Radiomic-Based Machine Learning for Differentiating Brain Metastases Recurrence from Radiation Necrosis Post-Gamma Knife Radiosurgery: A Feasibility Study

Background: Radiation therapy is a key treatment modality for brain metastases. While providing a treatment alternative, post-treatment imaging often presents diagnostic challenges, particularly in distinguishing tumor recurrence from radiation-induced changes such as necrosis. Advanced imaging techniques and artificial intelligence (AI)-based radiomic analyses emerge as alternatives to help lesion characterization. The objective of this study was to assess the capacity of machine learning algorithms to distinguish between brain metastases recurrence and radiation necrosis.
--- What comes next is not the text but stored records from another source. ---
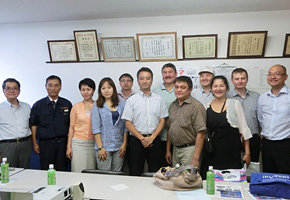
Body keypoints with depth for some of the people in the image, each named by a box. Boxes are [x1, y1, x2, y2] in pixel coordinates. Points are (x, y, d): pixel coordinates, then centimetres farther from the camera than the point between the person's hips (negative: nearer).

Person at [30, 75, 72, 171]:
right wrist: (35, 143, 3)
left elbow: (71, 125, 9)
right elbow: (33, 125, 7)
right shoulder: (38, 105, 5)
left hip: (63, 142, 1)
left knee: (62, 171, 4)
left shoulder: (67, 104, 6)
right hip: (45, 143, 0)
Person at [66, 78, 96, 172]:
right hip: (78, 143, 0)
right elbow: (71, 127, 8)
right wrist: (69, 146, 3)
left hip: (93, 143, 0)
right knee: (78, 172, 0)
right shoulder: (76, 107, 5)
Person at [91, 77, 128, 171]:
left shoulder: (122, 104, 7)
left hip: (119, 146, 2)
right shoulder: (97, 106, 2)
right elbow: (95, 128, -3)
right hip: (104, 146, -2)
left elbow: (126, 126, 7)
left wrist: (124, 144, 1)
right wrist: (100, 147, -8)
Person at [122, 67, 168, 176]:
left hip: (154, 140, 1)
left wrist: (152, 137, -8)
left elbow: (162, 121, 4)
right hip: (136, 139, -1)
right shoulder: (131, 100, 3)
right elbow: (128, 123, -1)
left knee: (155, 172, 5)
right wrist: (142, 138, -10)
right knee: (135, 173, 3)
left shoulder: (158, 99, 8)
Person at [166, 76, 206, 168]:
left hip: (189, 149, -6)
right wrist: (168, 150, 14)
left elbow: (200, 133, -18)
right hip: (175, 149, 7)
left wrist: (196, 158, -20)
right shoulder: (172, 105, 10)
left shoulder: (196, 106, -13)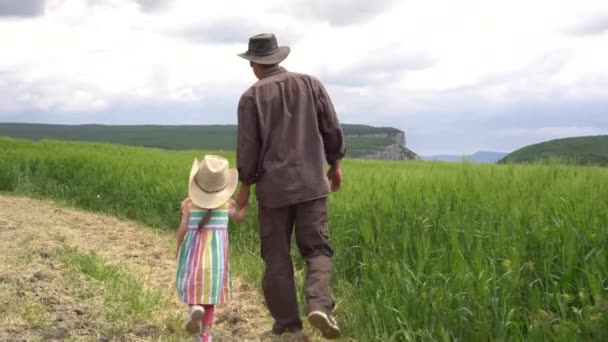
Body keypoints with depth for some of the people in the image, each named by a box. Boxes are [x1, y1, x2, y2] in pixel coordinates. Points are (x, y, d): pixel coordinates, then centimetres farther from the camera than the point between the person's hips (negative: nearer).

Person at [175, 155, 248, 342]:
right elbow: (240, 218, 14)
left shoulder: (189, 203, -7)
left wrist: (178, 248, 9)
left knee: (194, 284, 15)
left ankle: (195, 307, -17)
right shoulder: (227, 203, -3)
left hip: (194, 248, -1)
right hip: (217, 249, 1)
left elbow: (183, 228, -7)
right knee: (210, 287, 9)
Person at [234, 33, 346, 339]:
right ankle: (319, 304, -16)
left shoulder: (252, 96, -4)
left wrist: (245, 185, 7)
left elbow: (247, 147, -4)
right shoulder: (311, 84, 3)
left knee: (276, 256, 9)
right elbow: (332, 130, 5)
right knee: (317, 249, 8)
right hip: (311, 182, 2)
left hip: (273, 186, -1)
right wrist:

Methods: The research was conducted in two phases and used publicly available MRI data from patients treated with Gamma Knife radiosurgery. In the first phase, 30 cases of local recurrence of brain metastases and 30 cases of radiation-induced necrosis were considered. Image segmentation and radiomic feature extraction were performed on these data using MatRadiomics_1_5_3, a MATLAB-based framework integrating PyRadiomics. Features were then selected using point-biserial correlation. In the second phase, a classification was performed using a Support Vector Machine model with repeated stratified cross-validation settings. Results: The results achieved an accuracy on the test set of 83% for distinguishing metastases from necrosis. Conclusions: The results of this feasibility study demonstrate the potential of radiomics and AI to improve diagnostic accuracy and personalized care in neuro-oncology.